With 8 weeks remaining in the fiscal year, City Manager Buck stated on Tuesday that Sanford is still waiting for the 70 percent state reimbursement for municipal GA spending.
On April 13, Sen. Marianne Moore (R-Washington) proposed LD 1664, “An Act to Increase Reimbursement Under the General Assistance Program,” which advocates raising this state reimbursement from 70 to 90 percent.
Sen. Moore’s proposed bill has garnered bipartisan support, including a co-sponsorship from House Speaker Rachel Talbot Ross (D-Portland).
In a May 5 hearing before the Senate HHS Committee, Cullen Ryan, Executive Director of Community Housing of Maine (CHOM) presented testimony in support of LD 1664.
“The financial burden caused by the current reimbursement rate is too much of a barrier for most municipalities to overcome, causing people to leave their communities for larger service center areas,” Ryan testified.
Later in the hearing, James Myall, an Economic Policy Analyst for the Maine Center for Economic Policy (MECEP), also voiced support for Moore’s proposal.
“Increasing the state’s reimbursement to municipalities for the GA program is one of the most effective things this committee could do to improve the program,” Myall said. “It would recognize that the GA program deals with problems which are not, in fact, local, but statewide.”

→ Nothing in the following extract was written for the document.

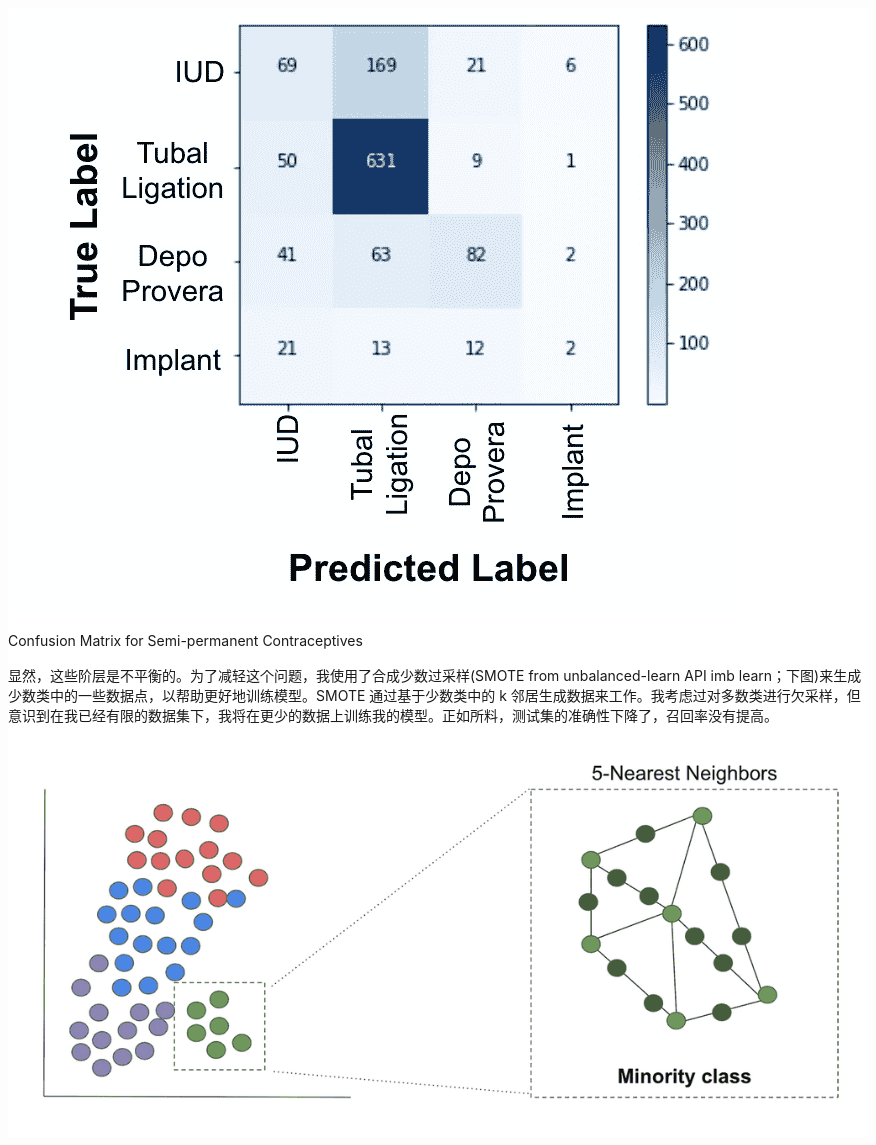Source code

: ![](img/c3d514f27cfbf5c2d2aaa584526989c6.png)

Confusion Matrix for Semi-permanent Contraceptives

显然，这些阶层是不平衡的。为了减轻这个问题，我使用了合成少数过采样(SMOTE from unbalanced-learn API imb learn；下图)来生成少数类中的一些数据点，以帮助更好地训练模型。SMOTE 通过基于少数类中的 k 邻居生成数据来工作。我考虑过对多数类进行欠采样，但意识到在我已经有限的数据集下，我将在更少的数据上训练我的模型。正如所料，测试集的准确性下降了，召回率没有提高。

![](img/4e7bc23e1e4381166922d2f03f00cfd6.png)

At Tuesday’s emergency meeting, members of the Sanford City Council expressed support for Sen. Moore’s proposed reimbursement increase.
While raising state reimbursement for municipal GA expenditures to 90 percent may alleviate some of the immediate burden on Maine municipalities, Sanford City Manager Buck remains aggravated with the lack of support from federal and state partners.
“At the end of the day, here at the local level, as a municipal entity and a municipal provider, we’re the ones picking up the pieces,” Buck said.
Buck said he had pleaded with Maine’s Department of Health and Human Services (DHHS) for more resources to no avail.
“There’s no federal money flowing here to Sanford to address any of this. There’s no coordination with federal entities to address any of this here in Sanford.”
[RELATED: Biden Admin to Maine: Get Ready for Busloads of Migrants]
Moore’s legislative proposal may provide financial relief to Sanford and other municipalities affected by Maine’s migrant crisis.
Although LD 1664 may provide breathing room for municipal budgets, the money to cover GA benefits for Mainers and migrants ultimately comes from the same place: Maine taxpayers.